(TASK GOAL):
Please retype every line of the listing below word for word, omitting the pictures.

(DATA SECTION):
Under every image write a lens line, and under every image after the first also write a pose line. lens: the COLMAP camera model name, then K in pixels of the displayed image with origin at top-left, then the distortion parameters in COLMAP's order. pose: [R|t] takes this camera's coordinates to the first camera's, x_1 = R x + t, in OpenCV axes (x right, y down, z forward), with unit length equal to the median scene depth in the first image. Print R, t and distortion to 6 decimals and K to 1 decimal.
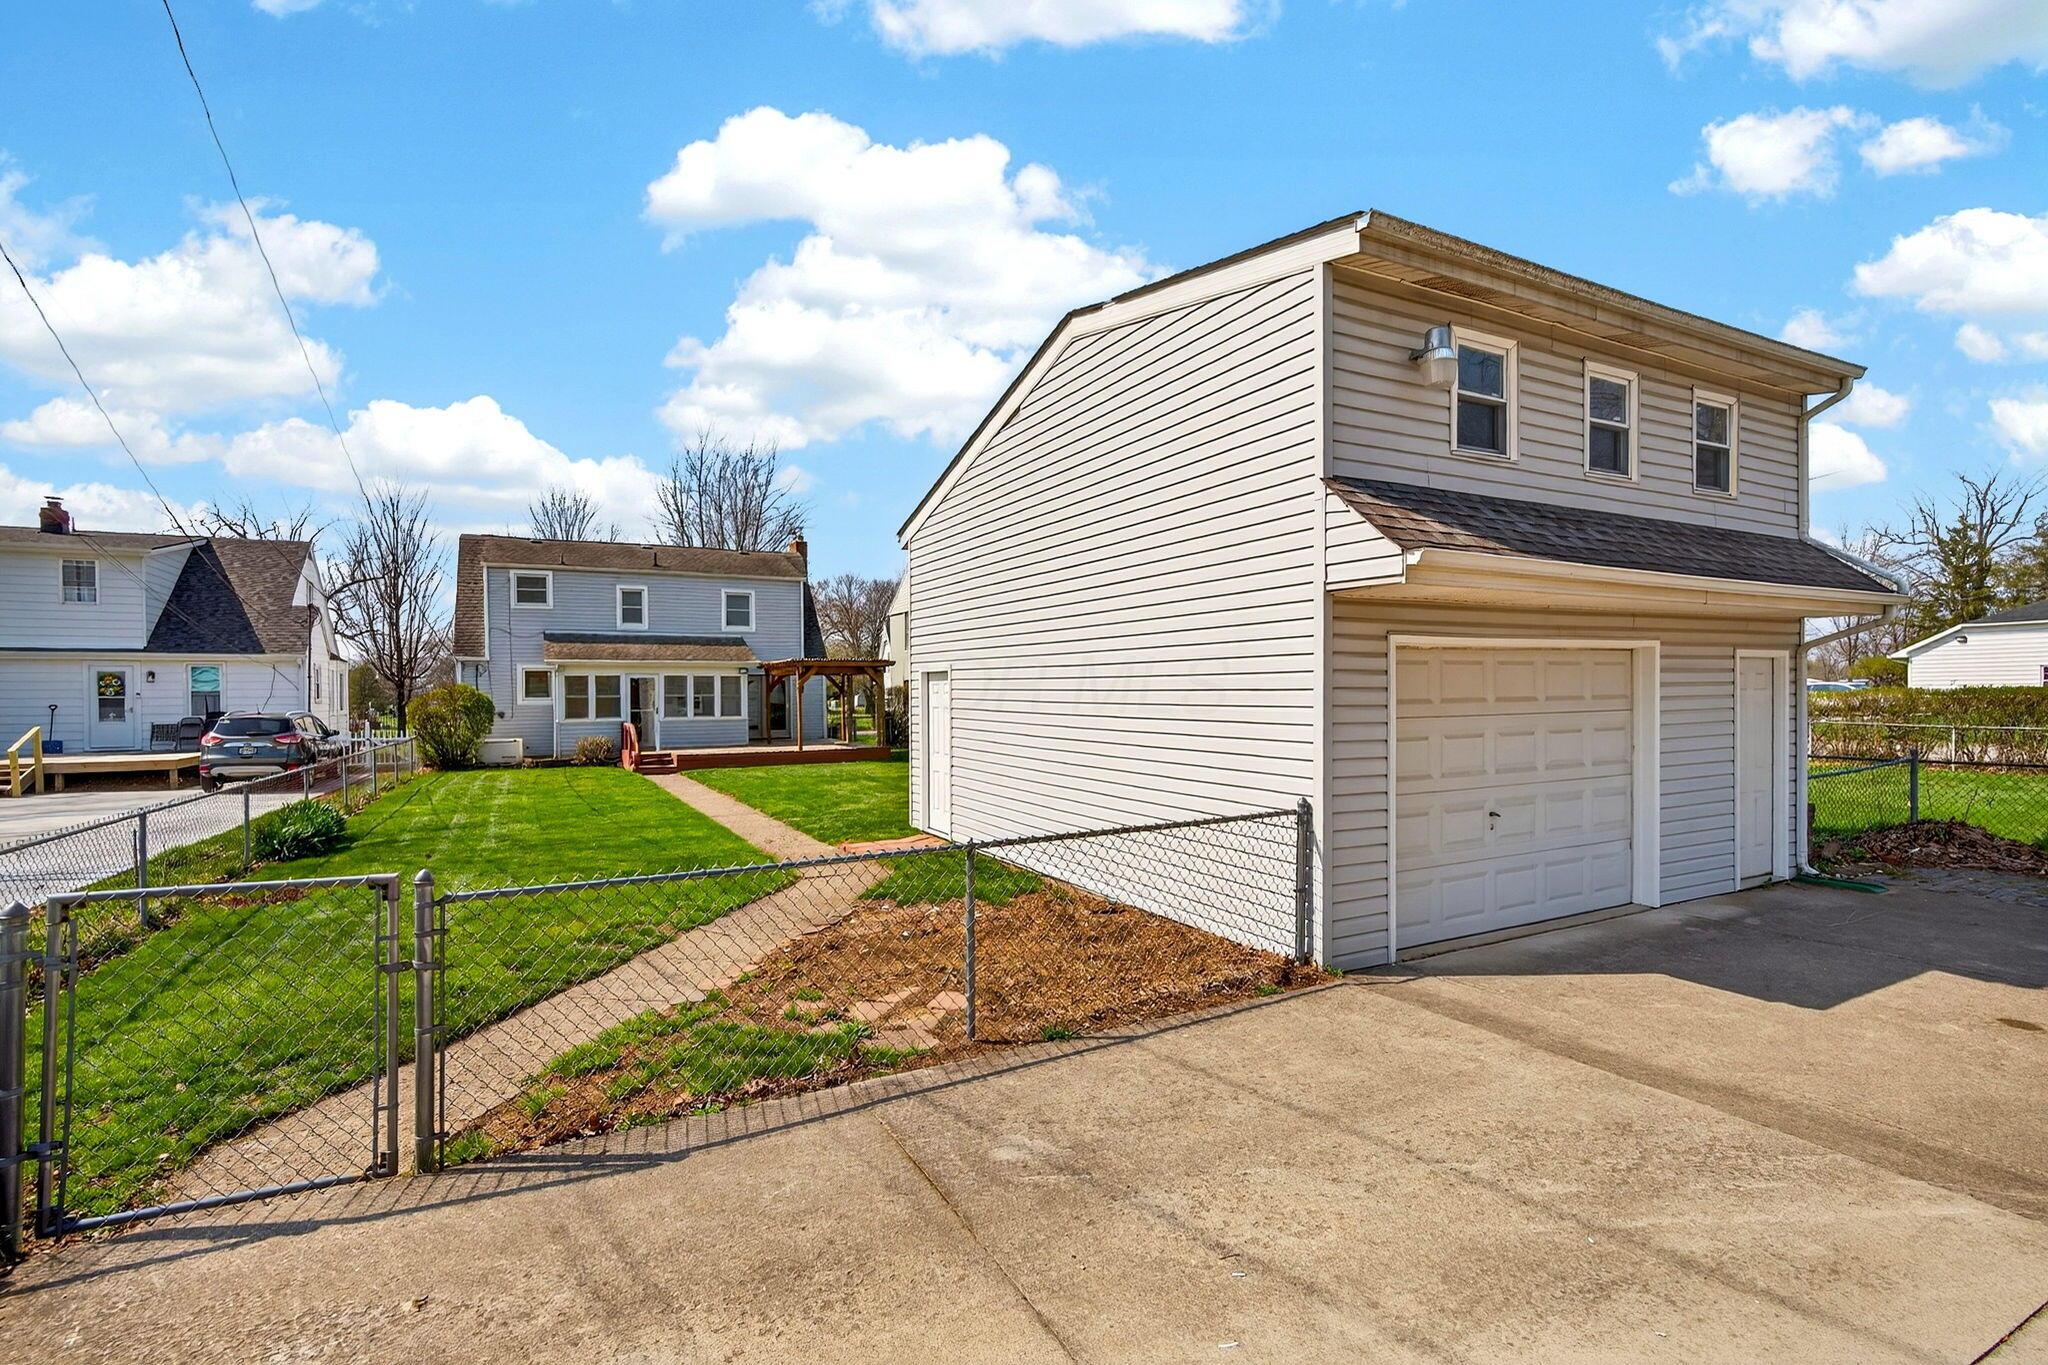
lens RADIAL K [[928.5, 0, 1019.6], [0, 928.5, 686.5], [0, 0, 1]] dist [0.002388, 0.000475]
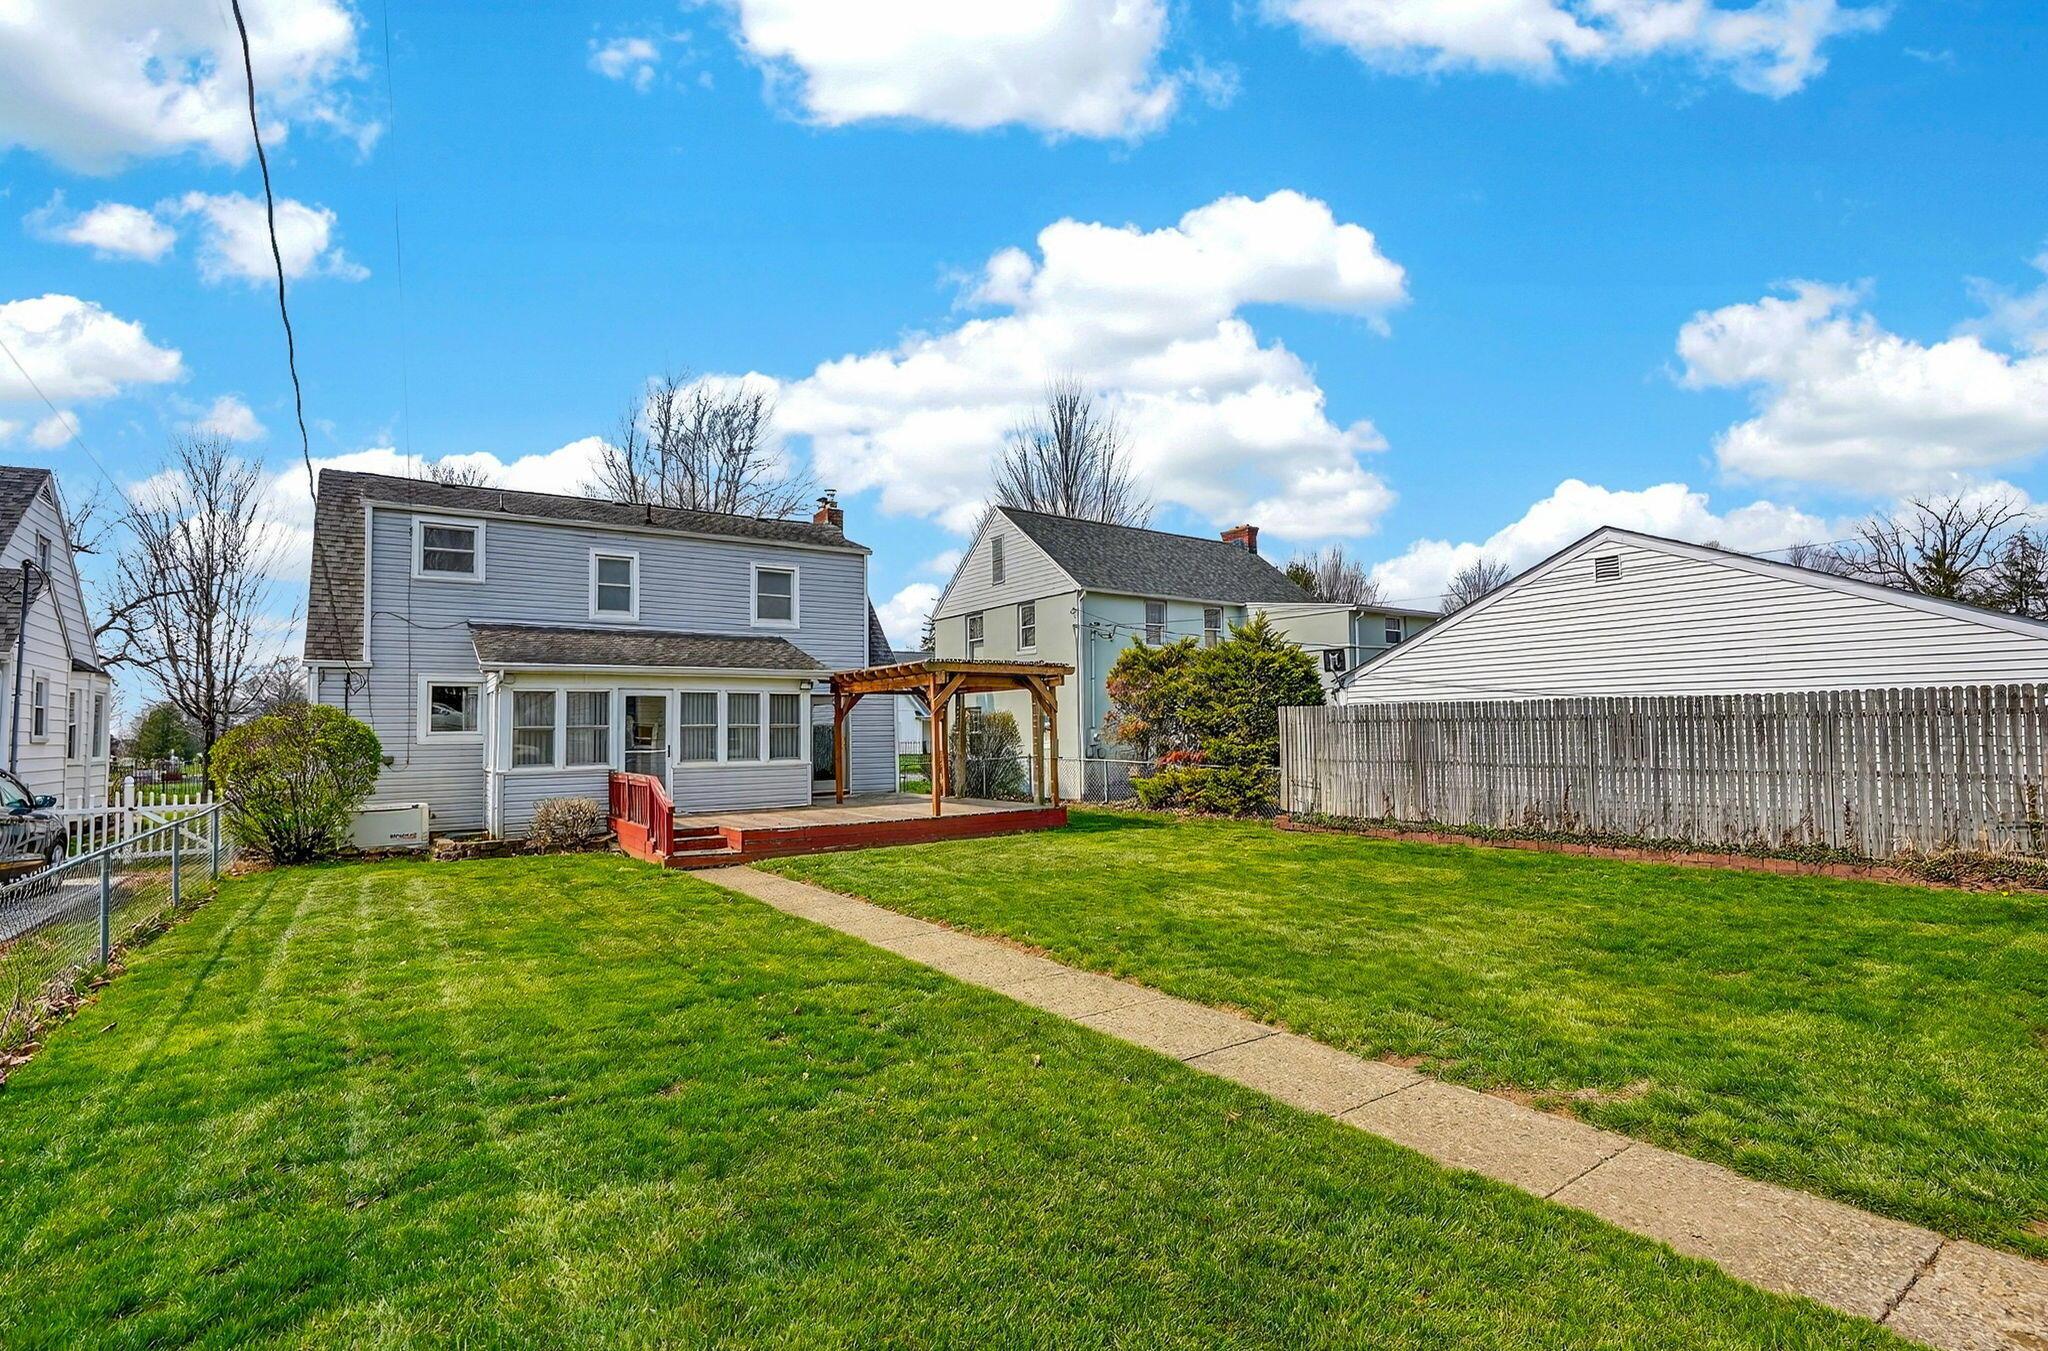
lens RADIAL K [[973.4, 0, 1026.9], [0, 973.4, 658.7], [0, 0, 1]] dist [0.003496, 0.001351]
pose [[0.994375, 0.000537, 0.105918, -0.223409], [0.006761, 0.997626, -0.068532, 0.011039], [-0.105703, 0.068862, 0.992010, 0.346677]]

(RESPONSE TO THE EXERCISE):
Under every image write a lens line, and under every image after the first also write a pose line. lens: the COLMAP camera model name, then K in pixels of the displayed image with origin at top-left, then the distortion parameters in COLMAP's order. pose: [R|t] takes this camera's coordinates to the first camera's, x_1 = R x + t, in OpenCV axes (x right, y down, z forward), with unit length equal to the median scene depth in the first image. Print R, t and distortion to 6 decimals and K to 1 decimal.
lens RADIAL K [[928.5, 0, 1019.6], [0, 928.5, 686.5], [0, 0, 1]] dist [0.002388, 0.000475]
lens RADIAL K [[973.4, 0, 1026.9], [0, 973.4, 658.7], [0, 0, 1]] dist [0.003496, 0.001351]
pose [[0.994375, 0.000537, 0.105918, -0.223409], [0.006761, 0.997626, -0.068532, 0.011039], [-0.105703, 0.068862, 0.992010, 0.346677]]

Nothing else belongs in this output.